WHAT IS NEEDED |
Look for the line containing "info@electropompa.ru" and the line containing "cuando quiera." in the entries below. Copy those two and all lines between them exactly, leaving out pictures.

======== THE DATA ========

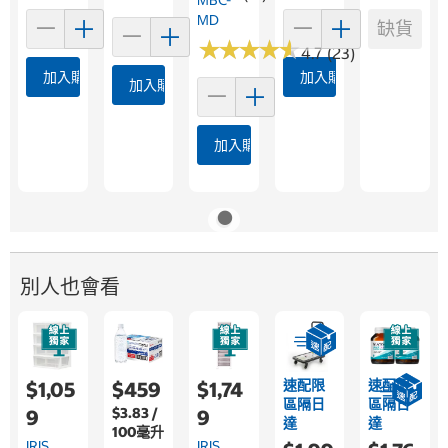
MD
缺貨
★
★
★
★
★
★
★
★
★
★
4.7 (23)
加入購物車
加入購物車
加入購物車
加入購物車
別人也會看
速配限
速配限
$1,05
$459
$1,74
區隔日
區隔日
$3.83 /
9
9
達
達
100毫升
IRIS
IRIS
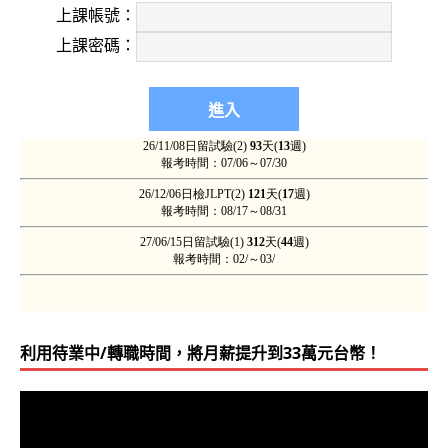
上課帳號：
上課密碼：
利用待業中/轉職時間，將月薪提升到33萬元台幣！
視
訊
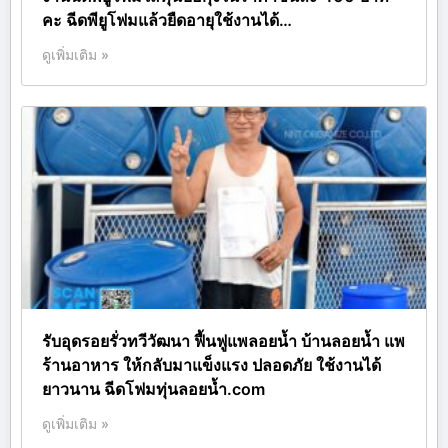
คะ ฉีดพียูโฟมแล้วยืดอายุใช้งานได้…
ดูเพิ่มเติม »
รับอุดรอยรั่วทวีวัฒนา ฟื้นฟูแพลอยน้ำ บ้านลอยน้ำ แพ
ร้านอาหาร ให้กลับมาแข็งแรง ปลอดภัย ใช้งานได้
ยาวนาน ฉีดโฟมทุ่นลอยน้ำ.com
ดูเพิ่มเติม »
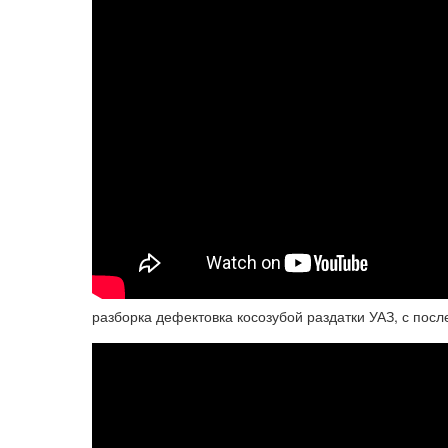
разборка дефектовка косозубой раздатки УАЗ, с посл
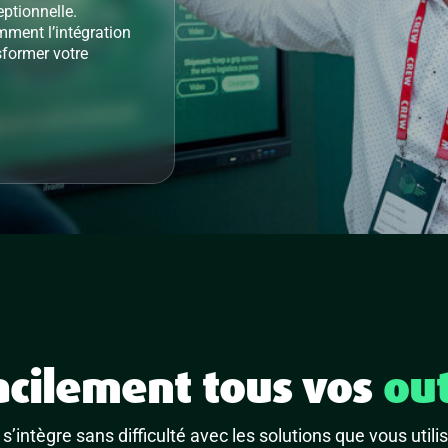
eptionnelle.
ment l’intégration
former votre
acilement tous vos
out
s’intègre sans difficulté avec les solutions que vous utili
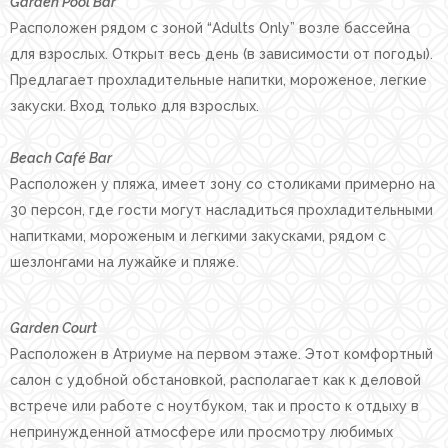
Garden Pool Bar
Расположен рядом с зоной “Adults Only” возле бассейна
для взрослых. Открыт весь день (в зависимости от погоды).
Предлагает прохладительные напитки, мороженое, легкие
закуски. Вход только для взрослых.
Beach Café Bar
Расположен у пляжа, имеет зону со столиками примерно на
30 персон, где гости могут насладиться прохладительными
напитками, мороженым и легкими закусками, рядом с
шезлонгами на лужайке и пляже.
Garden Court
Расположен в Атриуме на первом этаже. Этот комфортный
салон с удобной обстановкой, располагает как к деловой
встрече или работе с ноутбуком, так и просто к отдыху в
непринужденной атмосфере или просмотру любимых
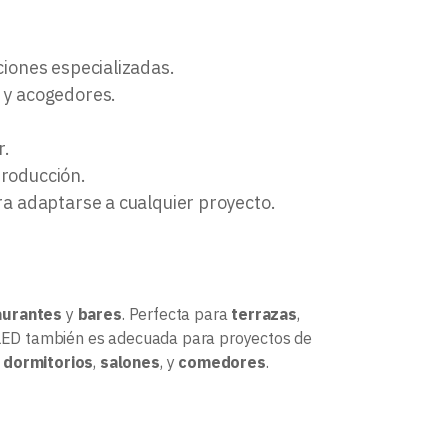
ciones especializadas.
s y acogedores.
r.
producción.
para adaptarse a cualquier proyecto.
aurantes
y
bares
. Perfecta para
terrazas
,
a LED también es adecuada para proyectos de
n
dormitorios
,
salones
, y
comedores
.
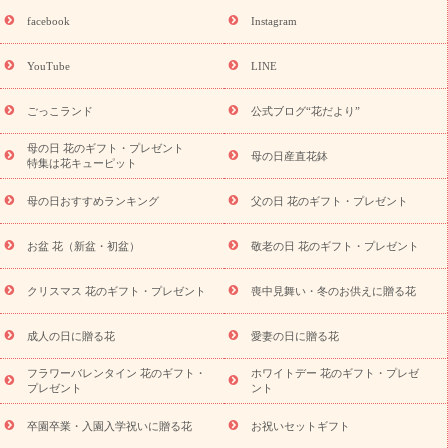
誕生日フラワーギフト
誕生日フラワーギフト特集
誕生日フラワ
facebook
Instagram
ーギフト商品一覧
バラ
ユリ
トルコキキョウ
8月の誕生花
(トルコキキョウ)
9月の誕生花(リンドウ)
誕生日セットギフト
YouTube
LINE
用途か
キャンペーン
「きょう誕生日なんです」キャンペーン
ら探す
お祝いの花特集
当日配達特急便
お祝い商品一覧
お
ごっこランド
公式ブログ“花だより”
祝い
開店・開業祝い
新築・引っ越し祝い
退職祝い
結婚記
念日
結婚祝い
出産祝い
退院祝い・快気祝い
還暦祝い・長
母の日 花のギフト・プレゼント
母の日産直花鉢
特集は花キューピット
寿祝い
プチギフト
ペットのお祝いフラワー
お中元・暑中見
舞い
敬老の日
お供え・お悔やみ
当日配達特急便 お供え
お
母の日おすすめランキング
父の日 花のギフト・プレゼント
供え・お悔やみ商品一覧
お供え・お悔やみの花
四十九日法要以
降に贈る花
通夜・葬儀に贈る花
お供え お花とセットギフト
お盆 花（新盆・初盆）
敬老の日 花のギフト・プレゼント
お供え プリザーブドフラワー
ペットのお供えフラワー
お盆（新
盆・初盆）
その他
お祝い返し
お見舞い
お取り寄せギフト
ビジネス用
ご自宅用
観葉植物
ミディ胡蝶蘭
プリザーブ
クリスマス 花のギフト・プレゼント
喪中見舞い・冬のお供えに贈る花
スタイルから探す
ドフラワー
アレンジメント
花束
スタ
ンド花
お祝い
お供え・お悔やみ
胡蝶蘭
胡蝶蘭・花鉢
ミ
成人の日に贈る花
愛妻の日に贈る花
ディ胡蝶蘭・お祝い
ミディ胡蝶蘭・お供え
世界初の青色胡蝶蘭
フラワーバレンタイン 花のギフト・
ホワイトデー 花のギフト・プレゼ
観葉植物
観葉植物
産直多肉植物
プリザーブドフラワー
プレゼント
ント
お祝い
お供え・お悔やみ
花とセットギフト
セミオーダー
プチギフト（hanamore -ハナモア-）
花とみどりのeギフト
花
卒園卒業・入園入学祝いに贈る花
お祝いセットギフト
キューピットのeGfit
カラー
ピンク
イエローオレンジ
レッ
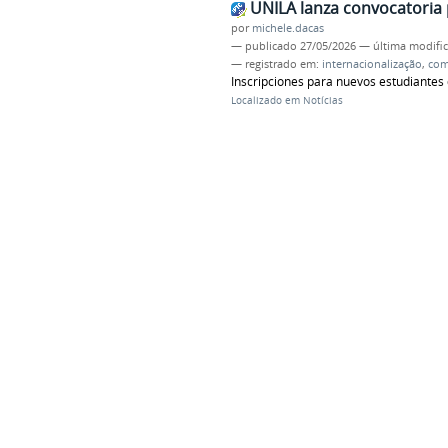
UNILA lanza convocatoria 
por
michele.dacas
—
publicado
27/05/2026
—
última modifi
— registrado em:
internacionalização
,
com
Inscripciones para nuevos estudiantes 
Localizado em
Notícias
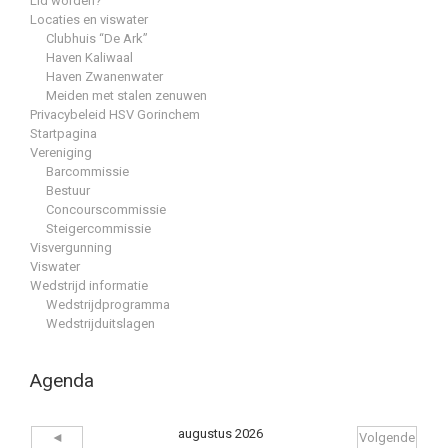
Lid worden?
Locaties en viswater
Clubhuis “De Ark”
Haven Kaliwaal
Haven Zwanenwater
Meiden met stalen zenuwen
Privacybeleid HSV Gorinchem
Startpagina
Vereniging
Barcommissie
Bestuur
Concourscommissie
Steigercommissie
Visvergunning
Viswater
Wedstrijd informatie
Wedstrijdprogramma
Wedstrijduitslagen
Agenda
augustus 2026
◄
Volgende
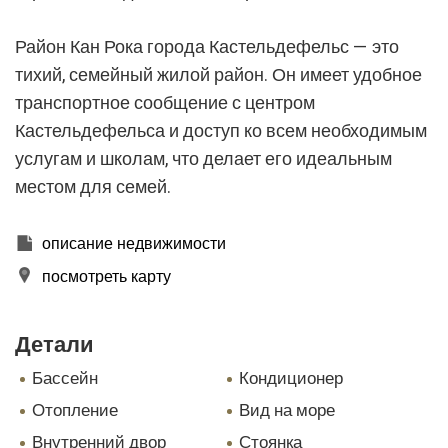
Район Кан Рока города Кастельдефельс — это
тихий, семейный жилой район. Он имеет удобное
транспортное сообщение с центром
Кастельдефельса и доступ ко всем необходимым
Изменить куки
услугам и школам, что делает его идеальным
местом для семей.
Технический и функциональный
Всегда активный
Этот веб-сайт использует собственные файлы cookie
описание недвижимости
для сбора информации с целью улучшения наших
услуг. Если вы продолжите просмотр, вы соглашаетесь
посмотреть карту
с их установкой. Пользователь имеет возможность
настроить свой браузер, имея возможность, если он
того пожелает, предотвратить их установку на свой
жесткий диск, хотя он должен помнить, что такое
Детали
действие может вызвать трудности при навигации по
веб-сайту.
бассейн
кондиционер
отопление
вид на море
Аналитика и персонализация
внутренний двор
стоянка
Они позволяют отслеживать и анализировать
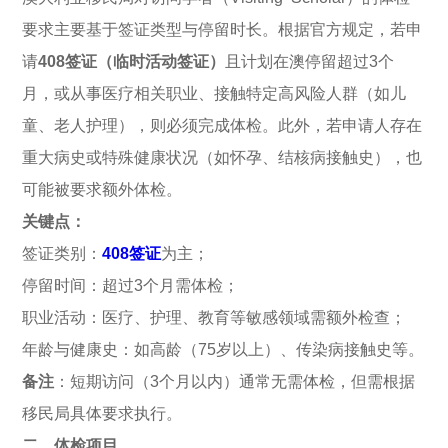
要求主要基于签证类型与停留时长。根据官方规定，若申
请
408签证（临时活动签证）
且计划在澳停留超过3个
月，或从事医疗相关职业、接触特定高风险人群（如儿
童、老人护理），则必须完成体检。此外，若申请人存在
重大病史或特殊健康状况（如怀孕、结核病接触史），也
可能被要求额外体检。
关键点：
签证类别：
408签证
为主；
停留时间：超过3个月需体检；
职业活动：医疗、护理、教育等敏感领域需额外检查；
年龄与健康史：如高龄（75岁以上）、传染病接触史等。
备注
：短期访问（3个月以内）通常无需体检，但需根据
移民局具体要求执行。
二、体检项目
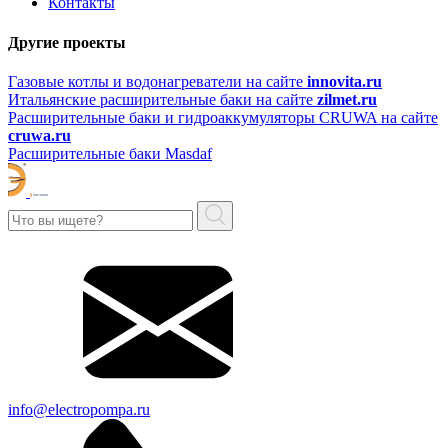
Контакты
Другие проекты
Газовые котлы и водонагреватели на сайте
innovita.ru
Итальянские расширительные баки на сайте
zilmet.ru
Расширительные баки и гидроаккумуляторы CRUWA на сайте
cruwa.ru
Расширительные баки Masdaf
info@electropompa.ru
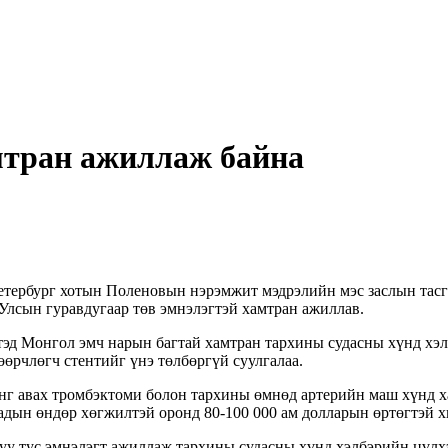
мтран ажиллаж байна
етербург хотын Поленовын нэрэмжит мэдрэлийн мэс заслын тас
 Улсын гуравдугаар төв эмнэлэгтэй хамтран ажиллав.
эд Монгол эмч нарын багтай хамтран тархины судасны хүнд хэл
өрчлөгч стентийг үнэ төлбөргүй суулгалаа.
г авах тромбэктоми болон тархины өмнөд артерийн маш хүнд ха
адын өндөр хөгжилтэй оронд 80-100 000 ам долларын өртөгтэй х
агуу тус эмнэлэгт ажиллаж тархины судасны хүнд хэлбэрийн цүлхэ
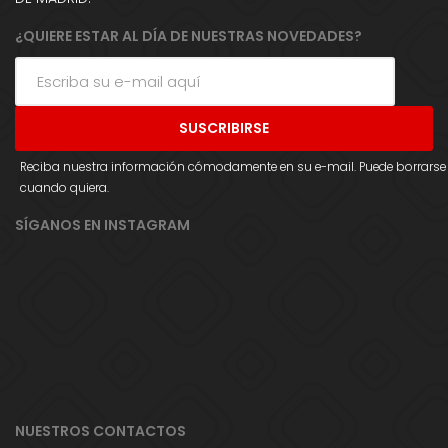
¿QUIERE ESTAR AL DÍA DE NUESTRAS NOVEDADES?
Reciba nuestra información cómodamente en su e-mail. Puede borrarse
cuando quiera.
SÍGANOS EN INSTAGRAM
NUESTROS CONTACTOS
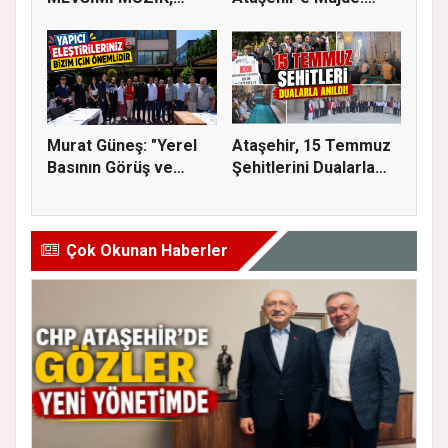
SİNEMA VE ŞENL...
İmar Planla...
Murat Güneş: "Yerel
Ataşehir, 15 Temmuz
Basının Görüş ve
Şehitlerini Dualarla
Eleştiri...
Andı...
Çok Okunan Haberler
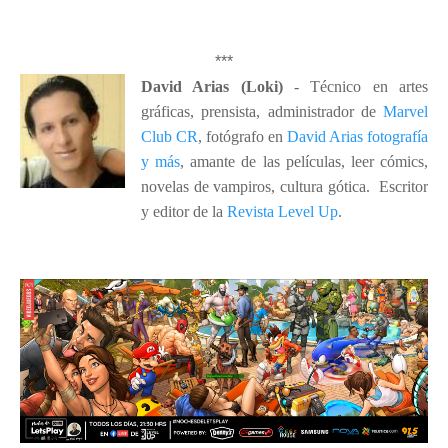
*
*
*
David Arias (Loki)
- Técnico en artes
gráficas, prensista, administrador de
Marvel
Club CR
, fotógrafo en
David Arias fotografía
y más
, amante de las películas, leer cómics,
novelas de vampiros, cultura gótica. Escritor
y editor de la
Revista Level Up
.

========

PROBLEM SOLUTION |
info@electropompa.ru
мтран ажиллаж байна
етербург хотын Поленовын нэрэмжит мэдрэлийн мэс заслын тас
 Улсын гуравдугаар төв эмнэлэгтэй хамтран ажиллав.
эд Монгол эмч нарын багтай хамтран тархины судасны хүнд хэл
өрчлөгч стентийг үнэ төлбөргүй суулгалаа.
г авах тромбэктоми болон тархины өмнөд артерийн маш хүнд ха
адын өндөр хөгжилтэй оронд 80-100 000 ам долларын өртөгтэй х
агуу тус эмнэлэгт ажиллаж тархины судасны хүнд хэлбэрийн цүлхэ
¿QUIERE ESTAR AL DÍA DE NUESTRAS NOVEDADES?
Reciba nuestra información cómodamente en su e-mail. Puede borrarse
cuando quiera.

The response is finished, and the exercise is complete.